- WHAT NEEDS TO BE DONE:
Return every one of the entries below word for word, leaving out the pictures.

··········

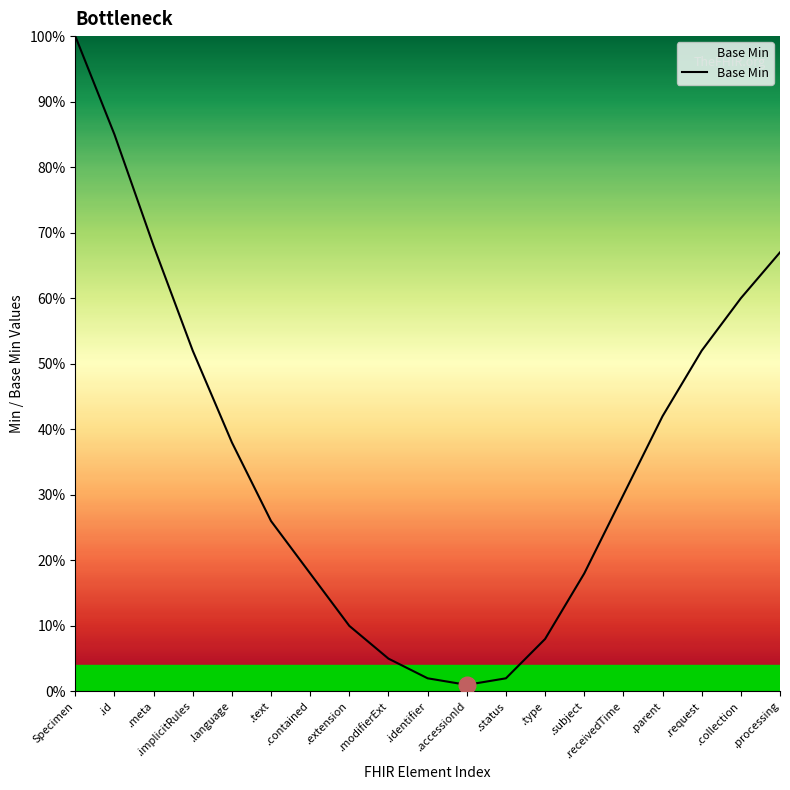

What position from the left is .language?

5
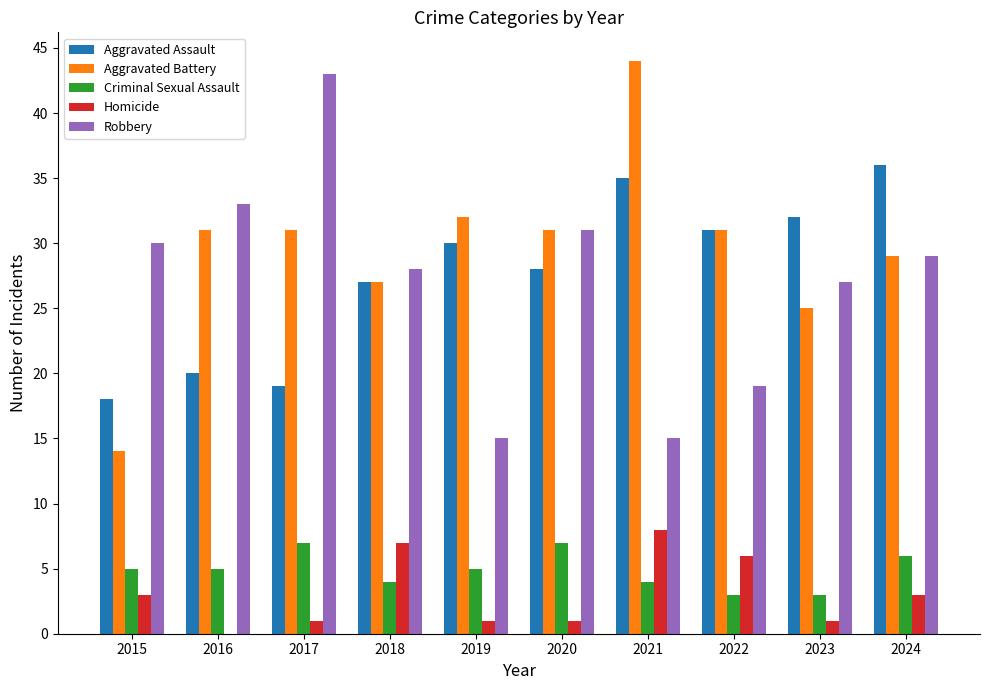

Which series has the largest range (max minus min)?

Aggravated Battery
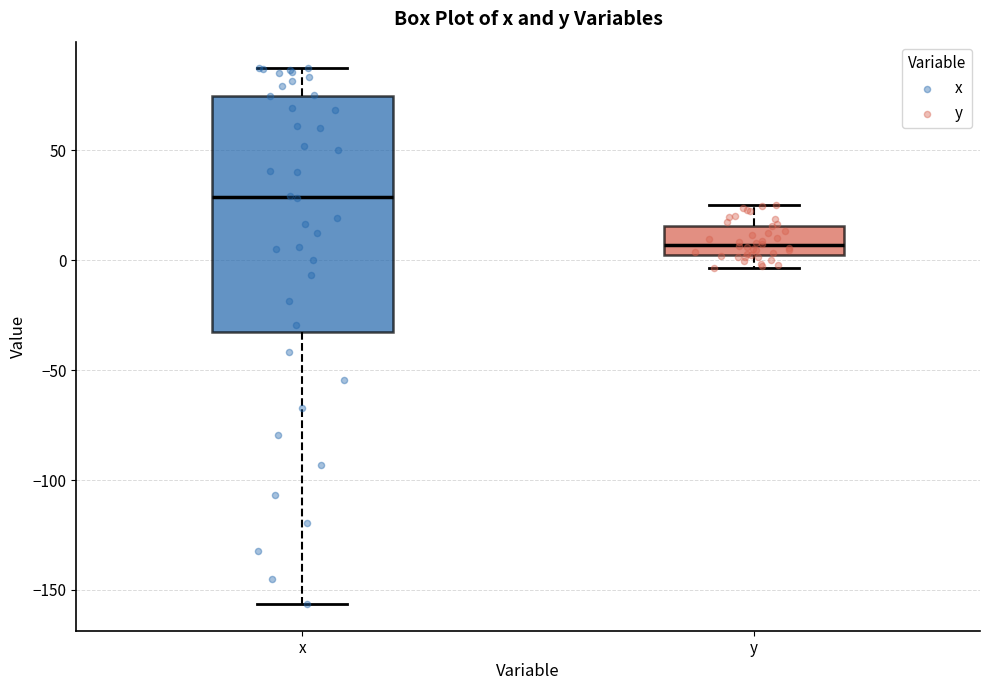

Where does the median line of the box for y sit on the y-axis? The values are not printed on the chart, so give them approximately, as read against the axis.

5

··········

- RESULT FOR THIS TASK:
What position from the left is .language?

5

Which series has the largest range (max minus min)?

Aggravated Battery

Where does the median line of the box for y sit on the y-axis? The values are not printed on the chart, so give them approximately, as read against the axis.

5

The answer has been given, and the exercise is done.